Court Opinion

ID: 9627400
Source: CourtListenerOpinion
Date Created: 2023-08-22 08:43:06.93009+00
Date Added: 2024-06-11T18:06:45.442792
License: Public Domain

JACOBSON, Chief Judge,
dissenting:
The majority opinion has attempted to fasten liability for Pavelin’s fraudulent acts upon her employer, C & A Realty Co., (C & A) under a theory of “negligent hiring.” While the law recognizes that an employer may, under appropriate circumstances, be independently liable for criminal acts of its agent which fall outside the course and scope of the employment, the basis for imposing such liability is not met in this case. This liability is aptly set forth in Restatement (Second) of Agency § 213 (1958) which provides: ;
A person conducting an activity through servants or other agents is subject to liability for harm resulting from his conduct if he is negligent or reckless:
* * * * * *
(b) in the employment of improper persons ... in work involving risk of harm to others.
As comment a to this section points out: The rule stated in this Section is not based upon any rule of the law of principal and agent or of master and servant.

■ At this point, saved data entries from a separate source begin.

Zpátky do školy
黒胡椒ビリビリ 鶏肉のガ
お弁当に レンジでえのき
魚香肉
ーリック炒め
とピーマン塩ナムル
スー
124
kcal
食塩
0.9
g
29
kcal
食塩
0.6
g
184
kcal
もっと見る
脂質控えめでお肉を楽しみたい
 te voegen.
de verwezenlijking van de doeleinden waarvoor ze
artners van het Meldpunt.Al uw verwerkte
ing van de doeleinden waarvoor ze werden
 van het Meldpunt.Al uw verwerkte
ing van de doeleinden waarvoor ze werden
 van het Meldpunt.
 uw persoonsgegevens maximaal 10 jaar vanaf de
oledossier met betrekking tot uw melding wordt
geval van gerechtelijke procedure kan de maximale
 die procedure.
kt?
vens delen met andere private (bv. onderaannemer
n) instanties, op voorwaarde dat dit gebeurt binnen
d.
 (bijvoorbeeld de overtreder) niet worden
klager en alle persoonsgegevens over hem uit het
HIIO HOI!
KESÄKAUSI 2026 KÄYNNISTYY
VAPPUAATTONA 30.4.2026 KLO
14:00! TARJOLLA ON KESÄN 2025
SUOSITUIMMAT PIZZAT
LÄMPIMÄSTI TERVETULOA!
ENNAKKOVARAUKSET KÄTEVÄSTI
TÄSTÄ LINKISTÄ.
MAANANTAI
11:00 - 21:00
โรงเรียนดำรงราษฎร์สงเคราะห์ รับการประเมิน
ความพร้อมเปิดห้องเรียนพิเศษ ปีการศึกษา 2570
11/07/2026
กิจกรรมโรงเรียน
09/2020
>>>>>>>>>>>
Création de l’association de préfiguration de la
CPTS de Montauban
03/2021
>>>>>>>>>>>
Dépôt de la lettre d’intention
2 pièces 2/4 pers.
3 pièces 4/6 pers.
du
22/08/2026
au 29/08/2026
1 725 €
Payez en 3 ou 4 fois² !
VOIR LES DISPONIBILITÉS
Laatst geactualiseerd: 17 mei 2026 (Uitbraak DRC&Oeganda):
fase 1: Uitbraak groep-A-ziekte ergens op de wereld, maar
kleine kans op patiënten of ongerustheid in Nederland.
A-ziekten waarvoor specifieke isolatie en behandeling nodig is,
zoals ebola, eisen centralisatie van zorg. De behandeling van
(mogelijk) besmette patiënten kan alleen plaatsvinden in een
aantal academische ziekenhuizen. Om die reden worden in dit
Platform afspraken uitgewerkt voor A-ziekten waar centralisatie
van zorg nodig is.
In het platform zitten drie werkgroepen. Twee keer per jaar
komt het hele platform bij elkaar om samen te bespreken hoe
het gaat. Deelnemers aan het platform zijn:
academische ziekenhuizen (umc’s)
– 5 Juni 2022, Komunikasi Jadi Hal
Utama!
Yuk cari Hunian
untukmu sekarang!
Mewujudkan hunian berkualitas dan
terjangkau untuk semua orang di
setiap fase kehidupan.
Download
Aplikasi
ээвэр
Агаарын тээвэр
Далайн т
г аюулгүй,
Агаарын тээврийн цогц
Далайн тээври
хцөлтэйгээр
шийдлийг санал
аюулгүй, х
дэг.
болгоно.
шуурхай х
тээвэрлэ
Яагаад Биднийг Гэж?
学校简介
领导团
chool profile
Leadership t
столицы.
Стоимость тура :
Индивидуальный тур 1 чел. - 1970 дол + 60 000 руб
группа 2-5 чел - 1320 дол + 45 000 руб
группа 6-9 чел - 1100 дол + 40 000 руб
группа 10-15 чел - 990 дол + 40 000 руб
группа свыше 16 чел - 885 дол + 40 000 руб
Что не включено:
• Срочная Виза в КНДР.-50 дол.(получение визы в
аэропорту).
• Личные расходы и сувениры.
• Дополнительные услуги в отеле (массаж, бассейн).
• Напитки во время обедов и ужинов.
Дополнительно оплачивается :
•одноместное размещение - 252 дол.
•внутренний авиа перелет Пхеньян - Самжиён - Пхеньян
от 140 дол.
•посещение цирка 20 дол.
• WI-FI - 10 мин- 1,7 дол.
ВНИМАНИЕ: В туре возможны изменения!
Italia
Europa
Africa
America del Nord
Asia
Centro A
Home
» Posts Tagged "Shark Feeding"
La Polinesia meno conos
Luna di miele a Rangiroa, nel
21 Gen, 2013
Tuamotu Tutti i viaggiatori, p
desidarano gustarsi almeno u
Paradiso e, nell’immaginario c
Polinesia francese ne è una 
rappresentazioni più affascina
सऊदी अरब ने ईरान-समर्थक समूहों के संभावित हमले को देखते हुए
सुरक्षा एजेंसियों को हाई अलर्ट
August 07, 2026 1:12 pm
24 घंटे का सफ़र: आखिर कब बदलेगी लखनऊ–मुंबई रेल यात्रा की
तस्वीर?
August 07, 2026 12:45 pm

It is a special application of the general rules stated in the Restatement of Torts____ Liability exists only if all the requirements of an action of tort for negligence exist.
Thus, there must be a duty, a breach of that duty and an injury which is the proximate cause of the breach. Taking the facts of this case, if we assume that C & A had a duty to employ only trustworthy real estate agents and that C & A negligently breached that duty by hiring Pavelin when it knew or should have known that she was a dishonest individual, the question still remains whether the breach of that duty was the proximate cause of the plaintiff’s loss. Something in the employment must be the proximate cause of the loss. Linden v. City Car Co., 239 Wis. 236, 300 N.W. 925 (1941).
This requirement of “proximate cause” is echoed in the companion section of Restatement (Second) of Torts § 307 (1965):
It is negligence to use an instrumentality, whether a human being or a thing, which the actor knows or should know to be so incompetent, inappropriate, or defective, that its use involves an unreasonable risk of harm to others. (Emphasis added.)
Since there must be some nexus between the “conducting of the activity” {Restatement (Second) of Agency), or the “use” of {Restatement (Second) of Torts), it is apparent that simply because a principal employs a known thief, he will not be liable *209for all thefts committed by his agent, regardless of their connection with the employment.
With these observations in mind, I turn to the facts in this case. The majority has properly concluded that “[tjhere is no substantial evidence from which the trial court could have reasonably concluded that Pave-lin was doing anything but pursuing her own interests in an illegal manner.” While this conclusion is addressed in the context of scope of employment, which may not be applicable when viewing the employer’s own negligénce, it is pertinent as a starting point in analyzing whether Pavelin’s employment was a proximate cause of plaintiffs’ loss.
From this starting point, the only possible connection between Pavelin’s employment and the plaintiff’s loss was that solely because she was a real estate agent, she was either entrusted by plaintiffs or authorized by plaintiffs to obtain the necessary signatures upon the pertinent documents. On this evidentiary issue, the only person who gave documents to or received documents from Pavelin, was Pruitt’s attorney, Esch.
It is important to note that there is no evidence that Esch knew or was familiar with Pavelin’s broker, C & A Realty, or that he in any manner relied upon C & A’s reputation in any dealing with Pavelin. We are then left only with a status conferred upon Pavelin of being a real estate person as the result of the assumed negligent1 assistance of C & A.
The majority has correctly set forth the evidence as to the role this status played in this transaction:
Esch would not categorically say that he would not have turned over documentation to Pavelin to procure signatures if he had known she was not a licensed salesperson.
The majority notes that Pavelin’s status as a real estate salesperson may have played some subjective role in Esch’s and Pruitt’s dealings with Pavelin. However, here we are dealing with proximate cause — was Pruitt injured because C & A employed Pavelin? In absence of any evidence that “but for” Pavelin’s status as a real estate agent, Pruitt would not have suffered a loss, I am compelled to the conclusion that Esch’s and Pruitt’s subjective motives are too attenuated to impose liability upon Pavelin’s employer for “conducting an activity” through Pavelin, or “using” Pavelin in carrying out C & A’s business of selling real estate.
I would therefore reverse any judgment against C & A.

. The only possible negligence I can perceive from the record is that C & A vouched for Pavelin before the State Real Estate Department, the agency which had the ultimate responsibility for issuing the real estate license, and which had more information adverse to Pavelin than that possessed by C & A.